Zetmeel zit als zetmeelkorrels in de cellen van aardappelknollen. De plant kan die zetmeelkorrels maken doordat aan de buitenkant van die korrels enzymen 'plakken' die voor de opbouw van de zetmeelkorrel zorgen. De enzymen kunnen aan de korrels blijven plakken doordat een bepaald deel van het enzym, het zogenaamde Starch Binding Domain, in staat is om zetmeel te herkennen.
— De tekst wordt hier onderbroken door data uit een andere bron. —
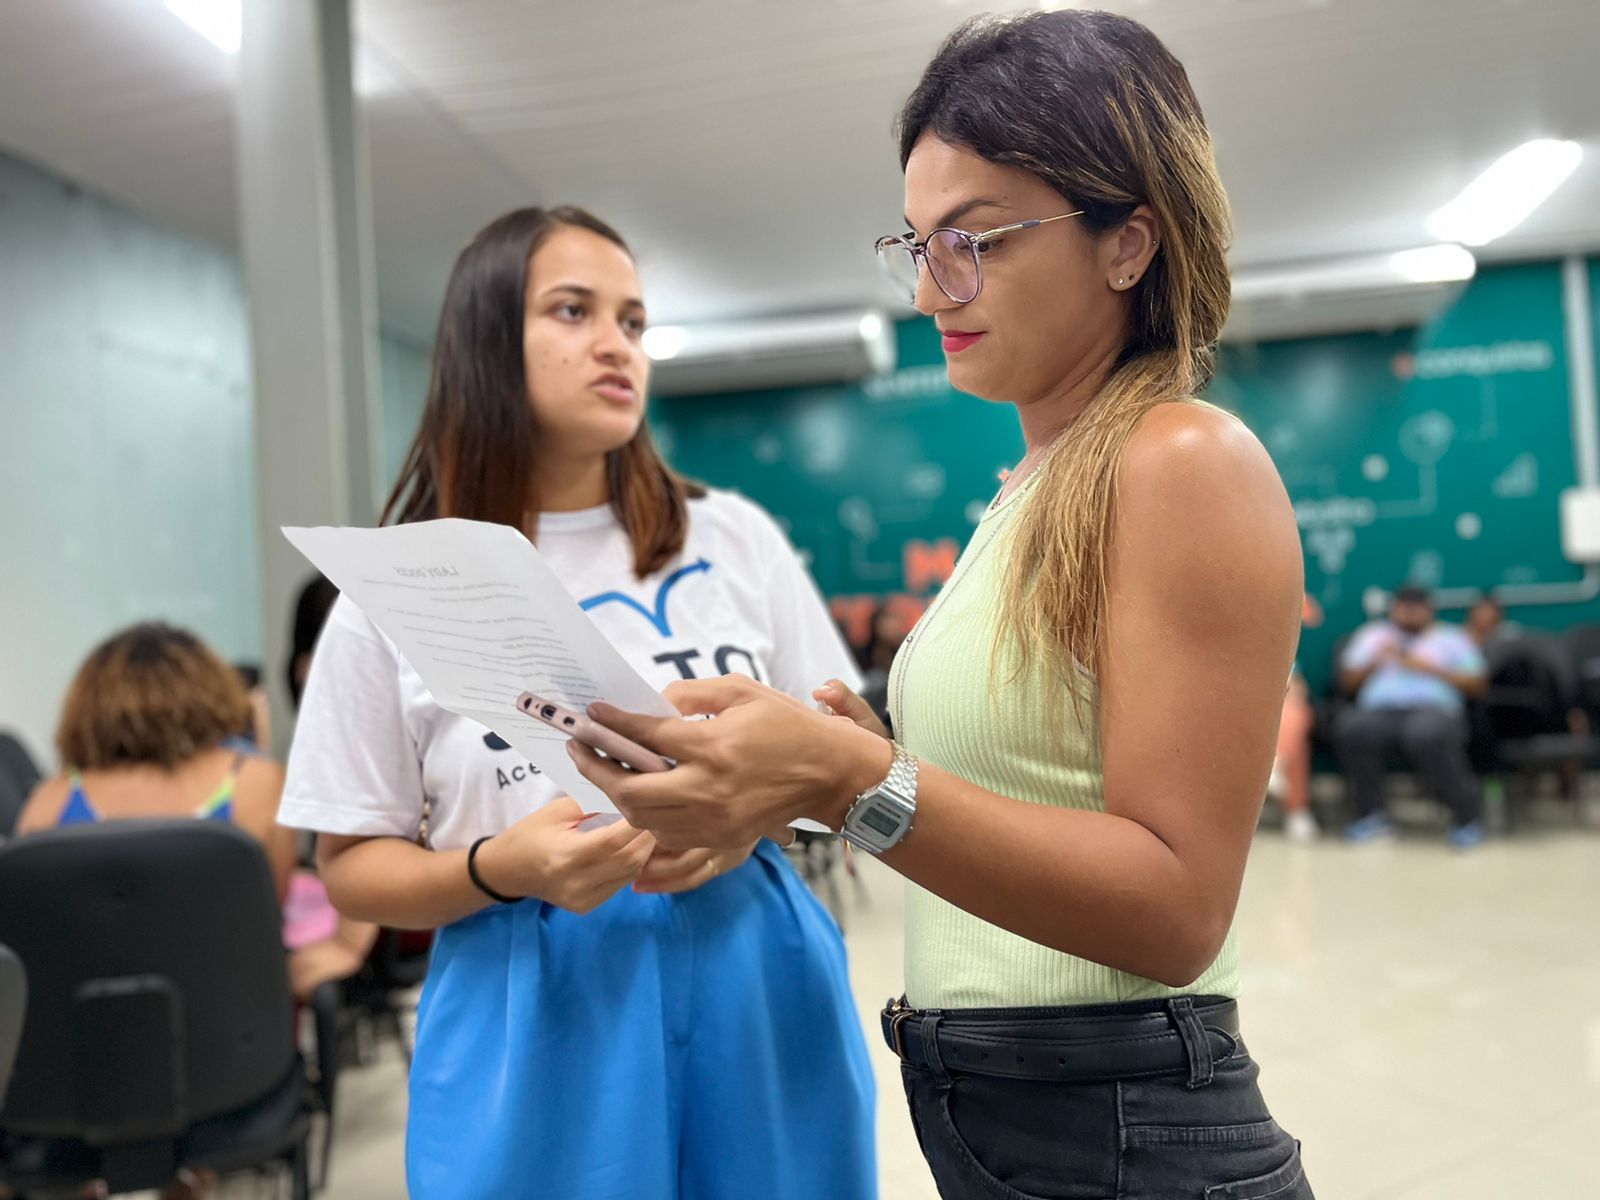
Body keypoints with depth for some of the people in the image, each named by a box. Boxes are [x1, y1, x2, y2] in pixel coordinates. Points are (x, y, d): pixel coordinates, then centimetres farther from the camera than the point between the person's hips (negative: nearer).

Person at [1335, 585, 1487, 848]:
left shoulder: (1452, 638, 24)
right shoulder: (1371, 635, 28)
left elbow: (1478, 684, 10)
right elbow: (1347, 682, 19)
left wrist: (1430, 669, -1)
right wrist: (1376, 661, 2)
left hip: (1432, 710, -1)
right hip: (1378, 712, 2)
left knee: (1429, 735, -40)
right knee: (1352, 728, -35)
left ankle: (1465, 815, -19)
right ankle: (1371, 815, -22)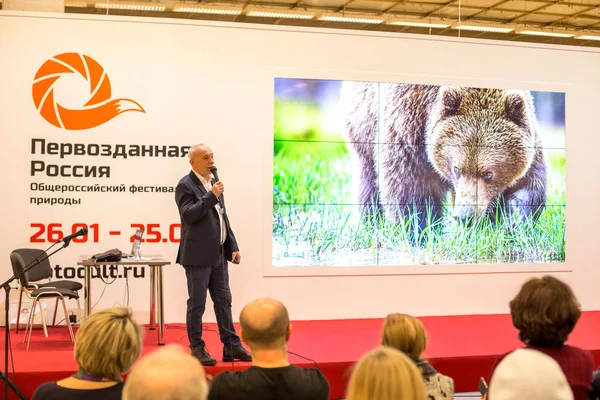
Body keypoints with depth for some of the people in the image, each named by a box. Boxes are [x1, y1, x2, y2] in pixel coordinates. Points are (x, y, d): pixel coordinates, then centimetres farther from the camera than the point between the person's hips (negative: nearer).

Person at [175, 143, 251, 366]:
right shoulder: (185, 185, -9)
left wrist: (233, 246, 11)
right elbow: (188, 215, -21)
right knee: (197, 304, 2)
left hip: (218, 254, 8)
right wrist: (211, 196, -25)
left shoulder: (214, 182, 13)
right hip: (198, 255, -7)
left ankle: (231, 346, 17)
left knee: (224, 301, 11)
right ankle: (197, 348, 12)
Door aardappels uit te rusten met genen die in ándere organismen betrokken zijn bij de opbouw en afbraak van zetmeel, kunnen de aardappels heel andere zetmeelkorrels maken, nieuwe groene grondstoffen. In het midden: microscopische foto van een gewone zetmeelkorrel van aardappel, daaromheen voorbeelden van de nieuwe zetmeelkorrels.
Samenspel enzymen
De manier waarop de korrel wordt opgebouwd is afhankelijk van de activiteit van de rest van het enzym. Zo zijn er enzymen die de groei van de korrel sturen en enzymen die juist gericht stukjes van de zetmeelkorrel kunnen afbreken. Het samenspel van die enzymen zorgt niet alleen voor de vorm en grootte van de zetmeelkorrels, maar ook voor andere eigenschappen van de korrels, zoals het vermogen om water te ‘binden’, zoals we dat ook kennen bij het maken van sauzen en soepen. Er zijn ook bacteriën die beschikken over enzymen die betrokken zijn bij de afbraak van zetmeel. Ook die enzymen hebben een Starch Binding Domain. Ze hebben vaak net een andere werking dan de enzymen die al in de aardappel aanwezig zijn. Als aardappels in staat zouden zijn om ook deze enzymen te maken, zouden waarschijnlijk zetmeelkorrels ontstaan met nieuwe eigenschappen. Dan zou aardappel een nog betere producent kunnen worden van groene grondstoffen, grondstoffen die op een duurzame manier in planten worden gemaakt.Nieuw zetmeel door nieuwe enzymen
Huang bracht bij de aardappel via genetische modificatie genen in die codeerden voor eiwitten die een combinatie waren van het Starch Binding Domain van de enzymen van de aardappels en de enzymen van bacteriën. Huang ontdekte dat de aardappelplanten dankzij de nieuwe ‘combinatie-enzymen’ vaak zetmeelkorrels maakten met een heel ander uiterlijk dan de korrels die normaalgesproken in aardappelcellen zitten. Als Huang het gen voor het enzym amylosucrase van de bacterie Neisseria polysaccharea gebruikte, veranderden ook andere belangrijke eigenschappen van de zetmeelkorrels. Zo waren de zetmeelkorrels gemiddeld ongeveer twee keer zo groot en had het zetmeel een sterker vermogen om vloeistoffen te ‘binden’. Daardoor kan met een kleinere hoeveelheid zetmeel, dezelfde viscositeit verkregen worden van bijvoorbeeld sauzen en toetjes.Daarnaast bleken de nieuwe zetmeelkorrels ook beter in staat om water vast te houden. Dat is van groot belang voor voedingsproducten die ingevroren worden. Als het zetmeel daarbij te veel water los laat, zijn de producten na het ontdooien niet meer goed te gebruiken. Huang heeft daarmee laten zien dat het inderdaad mogelijk is om aardappels te ontwikkelen die nieuwe, betere groene grondstoffen produceren. Zetmeel uit aardappels wordt nu al gebruikt in onder andere de bouw en in de papier-, lijm-, diervoeder- en voedingsmiddelenindustrie. De nieuwe soorten zetmeel zouden daar, of op heel andere vlakken hun toepassingen kunnen vinden.